* What needs to be done: Return the listing that follows exactly, with no pictures included.

* Stored data:
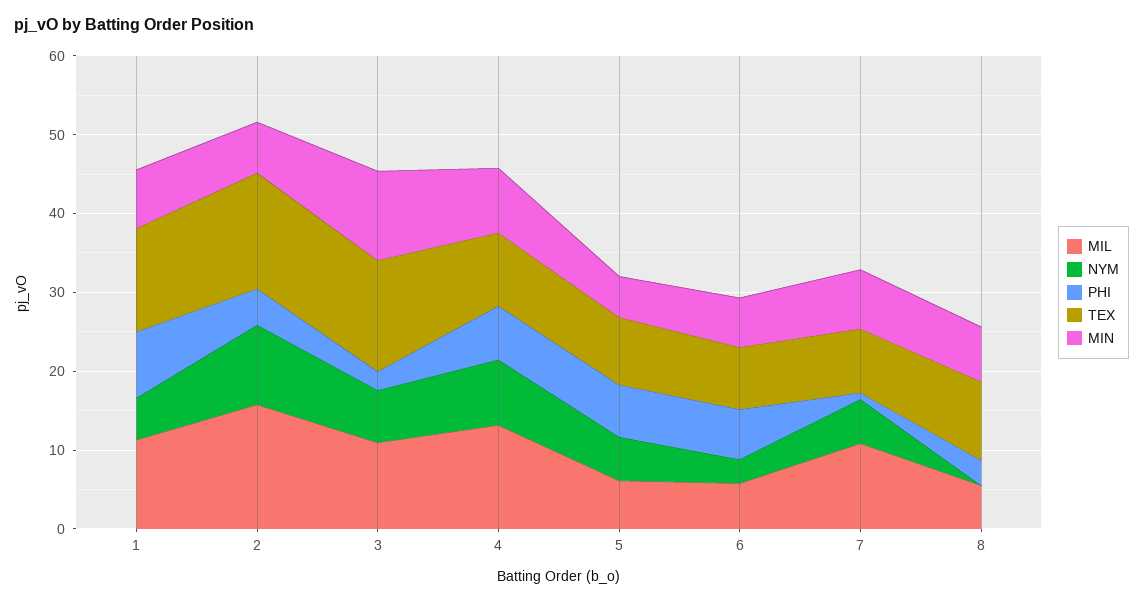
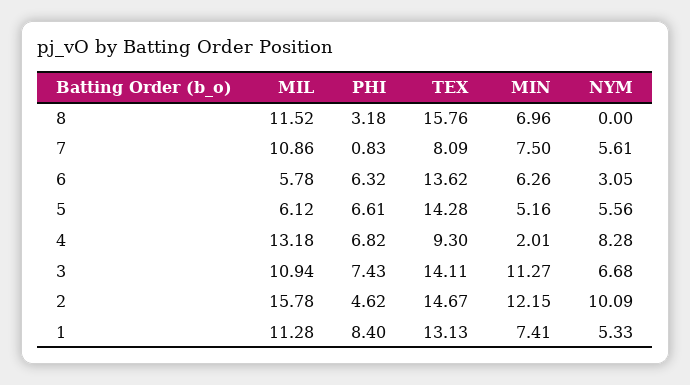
  {
    "MIL": {
      "1": 11.28,
      "2": 15.78,
      "3": 10.94,
      "4": 13.18,
      "5": 6.12,
      "6": 5.78,
      "7": 10.86,
-     "8": 6
+     "8": 11.52
    },
    "NYM": {
      "1": 5.33,
      "2": 10.09,
      "3": 6.68,
      "4": 8.28,
      "5": 5.56,
      "6": 3.05,
      "7": 5.61,
      "8": 0
    },
    "PHI": {
      "1": 8.4,
      "2": 4.62,
-     "3": 2,
+     "3": 7.43,
      "4": 6.82,
      "5": 6.61,
      "6": 6.32,
      "7": 0.83,
      "8": 3.18
    },
    "TEX": {
      "1": 13.13,
      "2": 14.67,
      "3": 14.11,
      "4": 9.3,
-     "5": 8,
+     "5": 14.28,
-     "6": 8,
+     "6": 13.62,
      "7": 8.09,
-     "8": 10
+     "8": 15.76
    },
    "MIN": {
      "1": 7.41,
-     "2": 6,
+     "2": 12.15,
      "3": 11.27,
-     "4": 8,
+     "4": 2.01,
      "5": 5.16,
      "6": 6.26,
      "7": 7.5,
      "8": 6.96
    }
  }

* Output of the task:
  {
    "MIL": {
      "1": 11.28,
      "2": 15.78,
      "3": 10.94,
      "4": 13.18,
      "5": 6.12,
      "6": 5.78,
      "7": 10.86,
-     "8": 6
+     "8": 11.52
    },
    "NYM": {
      "1": 5.33,
      "2": 10.09,
      "3": 6.68,
      "4": 8.28,
      "5": 5.56,
      "6": 3.05,
      "7": 5.61,
      "8": 0
    },
    "PHI": {
      "1": 8.4,
      "2": 4.62,
-     "3": 2,
+     "3": 7.43,
      "4": 6.82,
      "5": 6.61,
      "6": 6.32,
      "7": 0.83,
      "8": 3.18
    },
    "TEX": {
      "1": 13.13,
      "2": 14.67,
      "3": 14.11,
      "4": 9.3,
-     "5": 8,
+     "5": 14.28,
-     "6": 8,
+     "6": 13.62,
      "7": 8.09,
-     "8": 10
+     "8": 15.76
    },
    "MIN": {
      "1": 7.41,
-     "2": 6,
+     "2": 12.15,
      "3": 11.27,
-     "4": 8,
+     "4": 2.01,
      "5": 5.16,
      "6": 6.26,
      "7": 7.5,
      "8": 6.96
    }
  }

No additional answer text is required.